Свеженький солдат, совсем юноша, вскочил и крикнул:

— Чем вы были до того, как сочинять стихи?

— Спроси лучше, чем не был. Пастухом… кузнецом… печником… даже сапожником… Остановка на плотнике.

— После войны не думаешь сменить профессию, Колпак?

— Зачем?

— За стихи больше дают! Огребешь!

— Не для того их пишуть, — отозвался Колпаков и, сутулясь, затопал с лужайки куда-то совсем прочь, где стояла другая палатка, спрятавшись за камышом. Тощая спина его скоро растворилась во тьме.

Агеев подошел к Асе:

— Чего размахалась? Не все сказала?

— У поэта имя должно быть… как колокол! А в батальоне его зовут Колпак!
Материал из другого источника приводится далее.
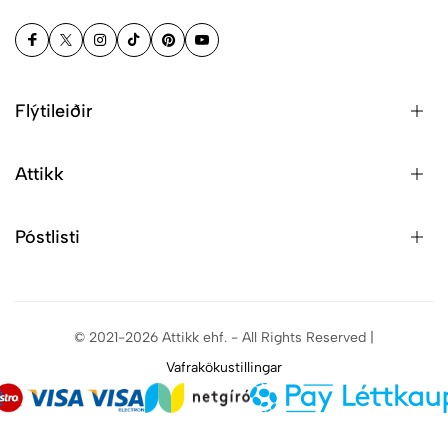
Flýtileiðir
Attikk
Póstlisti
© 2021-2026 Attikk ehf. - All Rights Reserved |
Vafrakökustillingar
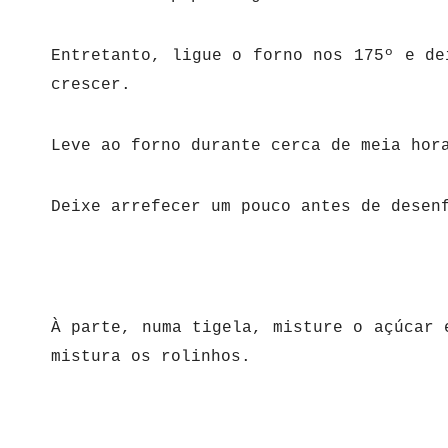
Entretanto, ligue o forno nos 175º e de
crescer.
Leve ao forno durante cerca de meia hor
Deixe arrefecer um pouco antes de desen
À parte, numa tigela, misture o açúcar 
mistura os rolinhos.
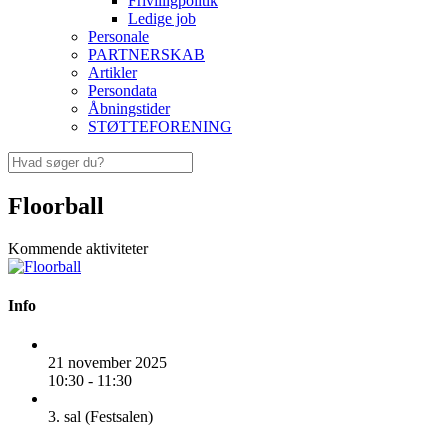
Frivilligpolitik
Ledige job
Personale
PARTNERSKAB
Artikler
Persondata
Åbningstider
STØTTEFORENING
Floorball
Kommende aktiviteter
Info
21 november 2025
10:30 - 11:30
3. sal (Festsalen)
— Так это пустяки. Псевдоним возьмет. Как колокол!

— Панкова! — деликатно позвал из тьмы Марасул.

— Ау!

— Не аукайся, а беги! Живо, пожалуйста. Капитан зовет!

4

Она выпуталась из марли и в палатке остановилась у самого входа, на полшага сбоку. Эти полшага в сторону автоматически сделала, стараясь, как всегда, не мешать никому. Но даже Марасул не возвращался. А комбат сидел на раскладном, вроде бы из негнущегося брезента трофейном стуле, спиной к ней. Он только что вытер и спрятал в ящичек бритву, к которой относился с нежностью, и оглянулся.

Был он бледен, несмотря на лампочку, алая густота которой лежала как бы отдельно от его щек. Может быть, ее отпугивал бронебойный запах тройного одеколона?

— Ехать надо, — сказала Ася, — пока не поздно. В госпиталь.

— Придумала! Короче, я не слышал!

— А я и температуру мерила.

— Не ври, — устало отмахнулся он. — До рассвета я по дамбе лазил, а после дрых весь день. Она мерила! Когда?

— Вы меня еще мамой Полей называли. Вон и термометр.

Он схватил градусник с табуретки и рывком стряхнул.

— Два года не был в госпитале. Не морочь мне голову!

— Кричите, точно я виновата.

— А кто виноват? Дохлый комар?

— Живой.

— Докажу тебе, что здоров! — весело сказал он.

Она подумала: «Сейчас вцепится в плечи, крутанет и, как всегда, вопьется в губы, растегнет пуговку на гимнастерке». И уперлась ладошкой в его неохватную грудь.

— Что такое? — неожиданно мирно спросил он.

— Хотите умереть со мной на топчане?

— Нет, что такое? Вы, вы! Кроме нас, никого не вижу. Что такое? — потешался он, и горячие толчки его дыхания обдавали ее лицо.

— Укушу! — пригрозила она. — У меня, между прочим, пистолет!

— Ух ты!

— Закричу сейчас, — догадалась она о том, что действительно ему было совсем ни к чему.

И он толкнул ее на брезентовый стул, а сам, не устояв на ногах, с размаху плюхнулся на край топчана.

— Ладно, — в безнадежной слабости сказал он.

— Я сама вас отвезу, хотите? — с неожиданной лаской предложила она. — Недели через две вернетесь.